Thousands of people took to the streets of Catalonia Tuesday after a judge ordered the detention of two separatist leaders, further inflaming tensions over the region's chaotic referendum on splitting from Spain.
Thousands of workers in Barcelona and other cities staged a brief walkout at noon in protest at Monday's move by the National Court in Madrid to keep Jordi Cuixart and Jordi Sanchez behind bars pending investigations into sedition charges.
"Repression is not the solution," protesters shouted as hundreds gathered outside the Catalan regional government offices in central Barcelona.
"Now anyone can be put in jail," said Carme Guell, a 62-year-old beautician who joined the walkout as civil servants from nearby regional ministries blocked the street.
Like many who back independence for Catalonia -- which is profoundly divided on the issue -- Guell said the wealthy northeastern region was "treated like a colony. All our money is taken away, nothing is reinvested here."
The demonstrations came as the clock ticks down to Thursday when Madrid has ordered Catalonia's separatist leader Carles Puigdemont to spell out whether or not he intends to declare independence outright following the referendum on October 1.

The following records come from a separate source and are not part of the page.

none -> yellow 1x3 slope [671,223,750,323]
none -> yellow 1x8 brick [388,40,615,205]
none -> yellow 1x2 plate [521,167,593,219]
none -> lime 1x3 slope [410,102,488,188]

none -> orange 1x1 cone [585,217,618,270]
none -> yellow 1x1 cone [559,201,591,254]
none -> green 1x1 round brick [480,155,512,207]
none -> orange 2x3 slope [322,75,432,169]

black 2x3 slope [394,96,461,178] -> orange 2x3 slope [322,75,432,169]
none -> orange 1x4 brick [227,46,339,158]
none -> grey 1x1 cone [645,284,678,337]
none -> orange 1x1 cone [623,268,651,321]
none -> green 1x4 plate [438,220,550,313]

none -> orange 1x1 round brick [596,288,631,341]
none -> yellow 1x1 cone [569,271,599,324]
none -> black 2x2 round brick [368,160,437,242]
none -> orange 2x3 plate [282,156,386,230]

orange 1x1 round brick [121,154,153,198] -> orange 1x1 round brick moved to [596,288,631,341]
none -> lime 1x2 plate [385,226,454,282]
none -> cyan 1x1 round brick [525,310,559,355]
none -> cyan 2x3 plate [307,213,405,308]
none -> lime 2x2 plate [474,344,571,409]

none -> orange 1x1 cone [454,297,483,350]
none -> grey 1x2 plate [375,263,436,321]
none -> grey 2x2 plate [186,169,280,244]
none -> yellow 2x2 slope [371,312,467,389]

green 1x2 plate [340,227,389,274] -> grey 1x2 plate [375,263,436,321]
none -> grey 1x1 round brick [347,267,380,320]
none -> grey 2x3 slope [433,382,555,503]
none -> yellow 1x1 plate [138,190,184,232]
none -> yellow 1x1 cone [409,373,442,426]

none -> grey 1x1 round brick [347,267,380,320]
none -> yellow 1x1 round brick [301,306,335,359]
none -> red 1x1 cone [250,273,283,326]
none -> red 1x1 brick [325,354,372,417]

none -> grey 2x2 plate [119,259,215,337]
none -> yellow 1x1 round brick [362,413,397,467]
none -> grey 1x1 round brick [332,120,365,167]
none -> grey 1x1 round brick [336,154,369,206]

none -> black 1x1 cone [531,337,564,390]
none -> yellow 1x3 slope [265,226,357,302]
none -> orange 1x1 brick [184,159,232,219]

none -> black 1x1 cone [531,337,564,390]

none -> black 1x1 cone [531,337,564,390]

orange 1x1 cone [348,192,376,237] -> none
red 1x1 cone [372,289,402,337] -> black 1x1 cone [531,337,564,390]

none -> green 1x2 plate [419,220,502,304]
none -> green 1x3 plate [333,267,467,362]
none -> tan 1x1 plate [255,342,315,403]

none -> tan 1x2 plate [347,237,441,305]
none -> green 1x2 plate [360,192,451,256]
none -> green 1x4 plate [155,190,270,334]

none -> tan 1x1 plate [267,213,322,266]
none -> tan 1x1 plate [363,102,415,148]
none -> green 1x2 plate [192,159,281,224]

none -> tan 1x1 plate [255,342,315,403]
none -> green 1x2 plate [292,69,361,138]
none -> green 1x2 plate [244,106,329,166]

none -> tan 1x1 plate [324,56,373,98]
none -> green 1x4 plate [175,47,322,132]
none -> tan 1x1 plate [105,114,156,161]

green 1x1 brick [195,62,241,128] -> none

Puigdemont has so far declined to give a definitive response after issuing a cryptic "suspended" declaration of independence last week, calling instead for Prime Minister Mariano Rajoy to come to the negotiating table.
But Rajoy rejects mediation as a non-starter and unless Puigdemont backs down, appears likely to start imposing direct control over the semi-autonomous region. That would further escalate Spain's worst political crisis since it emerged from military dictatorship in 1977.
- Economic jitters -
The referendum, marred by a heavy police crackdown on voters, resulted in a 90 percent 'Yes' vote. But turnout was only 43 percent as many supporters of Spanish unity stayed away after the Constitutional Court ruled the vote illegal.
The court on Tuesday struck down the Catalan law that paved the way for the referendum, ruling unanimously that the region does not have a "right to self-determination".
With the two sides stuck in stalemate, Madrid announced late Monday that it was cutting its economic growth forecast for next year from 2.6 to 2.3 percent.
The prolonged uncertainty has rattled stock markets, while nearly 700 companies have moved their legal headquarters out of Catalonia, according to official figures released Tuesday.
- 'Political prisoners' -
Silent demonstrations against the detention of Cuixart and Sanchez were planned across Catalonia on Tuesday evening, with a candle-lit demonstration in Barcelona at 8:00 pm (1800 GMT). Other protests were planned in Brussels and London.
The pair nicknamed the "two Jordis" are the leaders of pro-independence citizens' groups Omnium Cultural and the Catalan National Assembly (ANC).
The groups count tens of thousands of members and have emerged as influential players in the crisis.
They are accused of encouraging a major protest last month as Spanish police raided the Catalan administration's offices in the run-up to the referendum.
Police officers were trapped for hours and their vehicles vandalised as protesters ringed the building, with Cuixart and Sanchez standing on a police car calling for "permanent mobilisation" against the Spanish state.
The crime of sedition can carry up to 15 years in prison.
Though she opposes the current drive for independence, Barcelona's leftist Mayor Ada Colau blasted the move to detain Sanchez and Cuixart, who she said were being held as "political prisoners".
"The existence of political prisoners has no place in the current EU," she said, announcing the city council would halt meetings for two days in protest.
Catalan police chief Josep Lluis Trapero has also been charged with sedition for allegedly failing to stop the referendum. He has been allowed to walk free, but is banned from leaving Spain.
- Catalans split -
With its own language and culture, Catalonia is proud of its autonomy but its 7.5 million people are split over whether to break away completely from the rest of Spain.
Supporters of independence say the region pays more into Spanish coffers than it gets back and could prosper by going it alone, but their opponents say secession would spell political and economic disaster.
Ratings agency Standard and Poor's has warned of a recession in Catalonia -- which makes up about a fifth of Spain's economic output -- if the crisis drags on.